▶ **Stated task**
Reproduce the lines from the one containing "common name: Desert lark" through the one containing "genus: Prinia", both included, without any changes.

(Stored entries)
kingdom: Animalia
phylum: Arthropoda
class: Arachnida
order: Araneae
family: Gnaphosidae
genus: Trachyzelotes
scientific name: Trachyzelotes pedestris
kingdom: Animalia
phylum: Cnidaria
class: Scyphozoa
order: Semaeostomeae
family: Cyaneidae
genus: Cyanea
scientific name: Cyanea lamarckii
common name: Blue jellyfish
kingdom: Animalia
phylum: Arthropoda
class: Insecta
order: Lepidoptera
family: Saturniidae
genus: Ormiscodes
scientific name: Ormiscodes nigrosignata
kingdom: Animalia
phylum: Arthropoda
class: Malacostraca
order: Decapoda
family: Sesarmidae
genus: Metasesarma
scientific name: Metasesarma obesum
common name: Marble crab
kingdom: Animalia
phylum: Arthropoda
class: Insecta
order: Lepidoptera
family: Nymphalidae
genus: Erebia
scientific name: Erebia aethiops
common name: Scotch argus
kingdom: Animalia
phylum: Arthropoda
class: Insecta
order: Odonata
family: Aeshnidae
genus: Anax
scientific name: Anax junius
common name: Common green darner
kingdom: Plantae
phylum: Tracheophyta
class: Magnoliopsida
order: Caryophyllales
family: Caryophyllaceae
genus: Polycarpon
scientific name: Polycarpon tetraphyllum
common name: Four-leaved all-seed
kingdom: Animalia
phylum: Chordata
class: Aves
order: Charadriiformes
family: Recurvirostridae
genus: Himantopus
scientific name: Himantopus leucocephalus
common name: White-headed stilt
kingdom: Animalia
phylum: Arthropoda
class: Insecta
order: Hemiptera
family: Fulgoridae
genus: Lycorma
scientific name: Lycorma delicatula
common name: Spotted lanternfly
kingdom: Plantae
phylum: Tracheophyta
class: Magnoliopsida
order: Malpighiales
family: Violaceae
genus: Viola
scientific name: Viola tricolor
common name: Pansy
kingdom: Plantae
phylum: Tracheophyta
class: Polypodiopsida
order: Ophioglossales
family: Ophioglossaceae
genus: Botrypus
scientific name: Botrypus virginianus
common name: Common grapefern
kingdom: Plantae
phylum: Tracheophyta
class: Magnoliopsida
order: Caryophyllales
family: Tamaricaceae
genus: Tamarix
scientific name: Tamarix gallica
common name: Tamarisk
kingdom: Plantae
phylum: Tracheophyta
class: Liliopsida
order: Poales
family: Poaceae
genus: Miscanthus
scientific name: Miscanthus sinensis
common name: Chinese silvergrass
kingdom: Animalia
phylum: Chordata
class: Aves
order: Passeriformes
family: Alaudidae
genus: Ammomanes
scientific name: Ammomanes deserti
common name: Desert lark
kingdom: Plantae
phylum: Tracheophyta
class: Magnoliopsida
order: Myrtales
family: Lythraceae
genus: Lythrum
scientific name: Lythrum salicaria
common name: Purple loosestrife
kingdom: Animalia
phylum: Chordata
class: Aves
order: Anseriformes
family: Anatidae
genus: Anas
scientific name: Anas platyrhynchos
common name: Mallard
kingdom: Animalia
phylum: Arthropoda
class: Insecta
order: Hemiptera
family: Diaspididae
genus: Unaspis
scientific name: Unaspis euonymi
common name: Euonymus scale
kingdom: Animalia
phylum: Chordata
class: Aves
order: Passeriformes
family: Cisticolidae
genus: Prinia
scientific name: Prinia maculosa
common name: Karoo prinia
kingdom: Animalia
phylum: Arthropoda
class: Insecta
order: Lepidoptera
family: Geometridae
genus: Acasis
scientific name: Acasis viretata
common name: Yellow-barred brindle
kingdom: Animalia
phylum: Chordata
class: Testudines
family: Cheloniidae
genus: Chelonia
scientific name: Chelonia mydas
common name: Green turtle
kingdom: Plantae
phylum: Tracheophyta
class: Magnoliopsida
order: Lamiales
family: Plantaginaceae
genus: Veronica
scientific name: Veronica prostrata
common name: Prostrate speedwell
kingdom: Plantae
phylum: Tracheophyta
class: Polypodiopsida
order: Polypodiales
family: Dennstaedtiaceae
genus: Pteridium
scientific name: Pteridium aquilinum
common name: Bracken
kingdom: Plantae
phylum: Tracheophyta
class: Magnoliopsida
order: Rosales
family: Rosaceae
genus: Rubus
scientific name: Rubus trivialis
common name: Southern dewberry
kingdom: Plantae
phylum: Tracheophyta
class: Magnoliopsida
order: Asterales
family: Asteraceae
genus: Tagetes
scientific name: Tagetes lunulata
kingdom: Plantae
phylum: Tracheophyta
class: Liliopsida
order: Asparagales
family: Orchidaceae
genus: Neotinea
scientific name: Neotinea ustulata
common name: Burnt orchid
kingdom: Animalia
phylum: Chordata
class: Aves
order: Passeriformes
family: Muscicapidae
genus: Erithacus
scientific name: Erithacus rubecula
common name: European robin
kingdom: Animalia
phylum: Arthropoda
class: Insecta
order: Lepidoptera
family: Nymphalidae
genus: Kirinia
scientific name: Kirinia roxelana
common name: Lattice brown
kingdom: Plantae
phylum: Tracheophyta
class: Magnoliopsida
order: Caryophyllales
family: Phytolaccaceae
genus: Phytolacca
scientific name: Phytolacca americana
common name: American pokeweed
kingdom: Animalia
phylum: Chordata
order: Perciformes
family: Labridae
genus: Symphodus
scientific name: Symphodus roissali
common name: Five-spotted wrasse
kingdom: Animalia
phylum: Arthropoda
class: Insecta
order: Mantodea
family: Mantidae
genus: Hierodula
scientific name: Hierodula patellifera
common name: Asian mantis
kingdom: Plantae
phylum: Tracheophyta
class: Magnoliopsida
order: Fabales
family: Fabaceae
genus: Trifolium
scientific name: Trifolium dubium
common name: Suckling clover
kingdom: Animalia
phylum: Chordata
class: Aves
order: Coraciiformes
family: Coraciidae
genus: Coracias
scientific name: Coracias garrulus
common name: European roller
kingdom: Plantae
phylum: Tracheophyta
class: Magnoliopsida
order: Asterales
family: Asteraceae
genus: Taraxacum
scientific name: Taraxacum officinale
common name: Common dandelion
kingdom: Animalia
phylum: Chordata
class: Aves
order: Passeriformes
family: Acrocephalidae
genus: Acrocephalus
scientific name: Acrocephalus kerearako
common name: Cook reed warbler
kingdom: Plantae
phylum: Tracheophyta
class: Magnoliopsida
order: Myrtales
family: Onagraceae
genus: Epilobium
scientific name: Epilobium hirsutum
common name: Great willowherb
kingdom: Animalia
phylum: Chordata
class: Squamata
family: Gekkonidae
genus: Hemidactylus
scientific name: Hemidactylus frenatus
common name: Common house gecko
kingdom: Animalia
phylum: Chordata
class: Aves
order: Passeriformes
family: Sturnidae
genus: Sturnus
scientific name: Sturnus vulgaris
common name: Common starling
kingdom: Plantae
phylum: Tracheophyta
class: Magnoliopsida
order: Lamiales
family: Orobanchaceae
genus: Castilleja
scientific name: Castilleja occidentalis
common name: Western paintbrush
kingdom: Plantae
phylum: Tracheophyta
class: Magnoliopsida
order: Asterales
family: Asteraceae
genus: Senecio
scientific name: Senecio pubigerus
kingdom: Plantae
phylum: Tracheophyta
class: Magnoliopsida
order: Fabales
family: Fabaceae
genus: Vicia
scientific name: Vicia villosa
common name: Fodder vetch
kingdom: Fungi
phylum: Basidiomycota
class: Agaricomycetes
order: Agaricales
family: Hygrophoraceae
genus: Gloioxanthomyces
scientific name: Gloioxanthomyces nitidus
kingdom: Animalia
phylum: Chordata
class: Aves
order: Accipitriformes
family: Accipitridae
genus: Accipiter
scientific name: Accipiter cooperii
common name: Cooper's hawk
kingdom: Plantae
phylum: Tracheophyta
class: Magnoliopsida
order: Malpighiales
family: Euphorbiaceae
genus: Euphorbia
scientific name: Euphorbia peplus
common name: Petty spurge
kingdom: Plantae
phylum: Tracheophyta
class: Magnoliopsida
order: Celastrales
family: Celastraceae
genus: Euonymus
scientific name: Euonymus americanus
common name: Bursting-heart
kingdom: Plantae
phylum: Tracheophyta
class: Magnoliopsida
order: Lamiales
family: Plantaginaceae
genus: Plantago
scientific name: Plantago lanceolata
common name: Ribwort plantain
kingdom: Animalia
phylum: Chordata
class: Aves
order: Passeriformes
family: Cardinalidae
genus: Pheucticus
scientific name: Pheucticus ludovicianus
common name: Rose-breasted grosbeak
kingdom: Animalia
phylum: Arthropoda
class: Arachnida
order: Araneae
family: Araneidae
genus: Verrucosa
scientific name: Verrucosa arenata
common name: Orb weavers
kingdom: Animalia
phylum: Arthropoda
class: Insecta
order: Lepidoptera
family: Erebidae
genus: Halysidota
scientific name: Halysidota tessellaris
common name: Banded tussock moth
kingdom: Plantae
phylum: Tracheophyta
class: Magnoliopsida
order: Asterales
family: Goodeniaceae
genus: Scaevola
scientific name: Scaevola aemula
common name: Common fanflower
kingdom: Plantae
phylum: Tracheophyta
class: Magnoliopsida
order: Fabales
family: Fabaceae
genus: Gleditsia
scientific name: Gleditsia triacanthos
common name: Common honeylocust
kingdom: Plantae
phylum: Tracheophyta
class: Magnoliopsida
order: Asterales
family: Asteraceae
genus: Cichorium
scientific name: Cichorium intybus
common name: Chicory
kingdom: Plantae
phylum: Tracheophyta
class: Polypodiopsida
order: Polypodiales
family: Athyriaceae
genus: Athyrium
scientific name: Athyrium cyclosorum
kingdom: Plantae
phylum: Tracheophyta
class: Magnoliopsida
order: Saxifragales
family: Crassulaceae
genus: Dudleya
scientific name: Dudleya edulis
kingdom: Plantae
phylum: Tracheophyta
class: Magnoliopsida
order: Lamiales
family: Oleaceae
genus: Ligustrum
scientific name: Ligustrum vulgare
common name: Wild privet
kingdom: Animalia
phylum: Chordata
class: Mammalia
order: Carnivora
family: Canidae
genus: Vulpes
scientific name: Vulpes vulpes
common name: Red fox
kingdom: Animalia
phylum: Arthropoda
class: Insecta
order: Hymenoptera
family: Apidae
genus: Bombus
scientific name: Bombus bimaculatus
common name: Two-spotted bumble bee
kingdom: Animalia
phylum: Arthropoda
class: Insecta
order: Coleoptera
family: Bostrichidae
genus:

▶ **Completed exercise**
common name: Desert lark
kingdom: Plantae
phylum: Tracheophyta
class: Magnoliopsida
order: Myrtales
family: Lythraceae
genus: Lythrum
scientific name: Lythrum salicaria
common name: Purple loosestrife
kingdom: Animalia
phylum: Chordata
class: Aves
order: Anseriformes
family: Anatidae
genus: Anas
scientific name: Anas platyrhynchos
common name: Mallard
kingdom: Animalia
phylum: Arthropoda
class: Insecta
order: Hemiptera
family: Diaspididae
genus: Unaspis
scientific name: Unaspis euonymi
common name: Euonymus scale
kingdom: Animalia
phylum: Chordata
class: Aves
order: Passeriformes
family: Cisticolidae
genus: Prinia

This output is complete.